I might have mentioned in passing my subpar record and play in league tennis this year. But, as I noted more recently, my results have started to look up a bit. And when I say "bit" you should know that that is exactly what I mean.
I've rarely played two matches this season with the same person, but I have in the past two matches. The first of these two matches was against two really strong players who probably played a little above their rating. This is a 7.5 combo league, a thing I'd never heard of before moving to Florida, but anyway. So one player was a 4.0 and the other a 3.5.
We got our clocks cleaned pretty good in the first set and I had a strategical thought that I conveyed to my partner: Maybe she should lay off the net for a while. Lord knows I always should lay off the net. She was more comfortable up there, but her volleys were not exactly point-enders, so our opponents always were able to retrieve them and stay in the point. I thought it would improve our chances if she played the baseline. But I could tell she was obviously not comfortable with that, so I let it be. "We're here to have fun," I told myself. "Don't put any pressure on anybody."
And even I didn't want to be at the net, I stayed there, too. Same reason. No big deal. It's fun!
Although we competed better in the second set, even building a lead at one point, we lost the set and the match.
Have you ever noticed how you're never more retrospective in life as you are on the drive home after a league match? Everything is so much clearer than it was just 10 minutes ago. Well, this drive was no different. Why didn't I press my partner to stay off the net? Why the hell didn't I stay off the net? I've pulled my own net card a thousand times in a match and done my damage from the baseline. Why didn't I do it, then?

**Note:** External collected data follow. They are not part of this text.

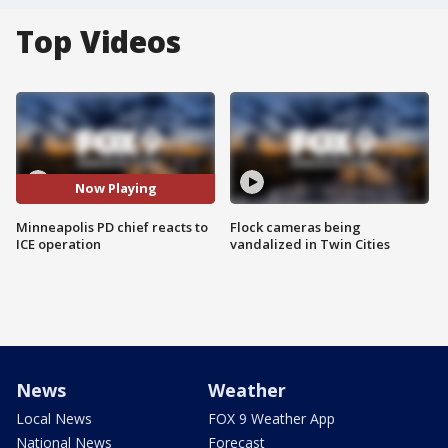
Top Videos
Now Playing
Minneapolis PD chief reacts to
Flock cameras being
ICE operation
vandalized in Twin Cities
News
Weather
Local News
FOX 9 Weather App
National News
Forecast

The answer came to me right at a red light. I had taken this "no pressure" approach a little too far. See, I had felt earlier in the year that I was too wound up, too worried about winning these matches, and it made me careful. So I decided that I would focus on having fun above all things, hoping my game would loosen up and I would play well. But now I was putting such little pressure on myself that I was apparently willing to stand at the net and botch volley after volley -- all in the name of not being too worried about winning. Yes, you can say it. That is straight-up stupid. But this was the problem. My inner Scrappy was making occasional appearances in matches, but I was muting her by not wanting to worry about winning.
So how do you fix such a stupid problem? For me, the solution was twofold: Stop beating myself with inertia and -- and this is going to be the fun part -- set a goal. Set a desire. And my goal is not to be afraid to try to win. My goal is to play to win, too. So now I'm going to be happy and have fun playing tennis and I am also going to compete.
But how do you put a metric on such a goal? That answer came later, when I had to endure the endless mocking from my husband, ("Have you ever won a match out here?" "Are you going to the kitchen? Maybe you'll find your backhand in the cupboard.") having lost again. He was looking at his USTA record on the website, which prompted him to look at mine, which I really didn't want him to do. I knew what it was. I had won some, but I had lost even more. I had always prided myself on finishing seasons with a winning record. Now? Two matches below .500.
With four matches left in my season, it's time to put a metric on this goal. I am going to finish the season at .500 or better. And, it was going to start, oh, two days after making this decision, as it turned out.
Due to some communication issues, our next match sneaked up on a lot of people on our team and a couple couldn't play at the last minute, so instead of playing again in two weeks, it was on RIGHT NOW. When I got there, our captain informed me I'd be playing against one of the best players in the county. Yes! Let's get this party started!
I was ready to go, but it seemed my racquet wasn't. Yeah, it was my racquet's fault that we almost got bageled in the first set. I got to play with my partner from last time, and I was still doing the same stupid thing from the last match -- just sitting there at the net, botching volleys. Toward the end of the first set, though, I told my partner I was getting off the net. But I didn't tell her to back off, which I considered, but then something happened. When I got out of her way, she began rushing in and finishing off points. Not all of them, but she was obviously far more comfortable up there. And I was more comfortable back at the baseline. That adjustment basically got us the second set. Now it was on to the tiebreaker, because in Florida, they don't play a third set. Yes, this is terrible, but we'll move on somehow.
We were a few key shots away from winning, but in the end, we lost 10-5, I think. It was a little frustrating, because obviously, once you get that far in a match, you feel you have a chance. But during that revelatory drive home I mentioned, I realized two things: There's still time to make my goal and that I shouldn't be afraid to change things up. Some people, myself included, stay at the net because they feel they should. It's how you play doubles. But tennis is a lot easier to play when you put yourself in a comfortable position on the court. Like so many things in life, we make it harder than it has to be.
So, with that in mind, and more of a focus on strategy and making my goal, I'm starting to feel a bit more Scrappy again. And you should know that when I say "bit," it is exactly what I mean.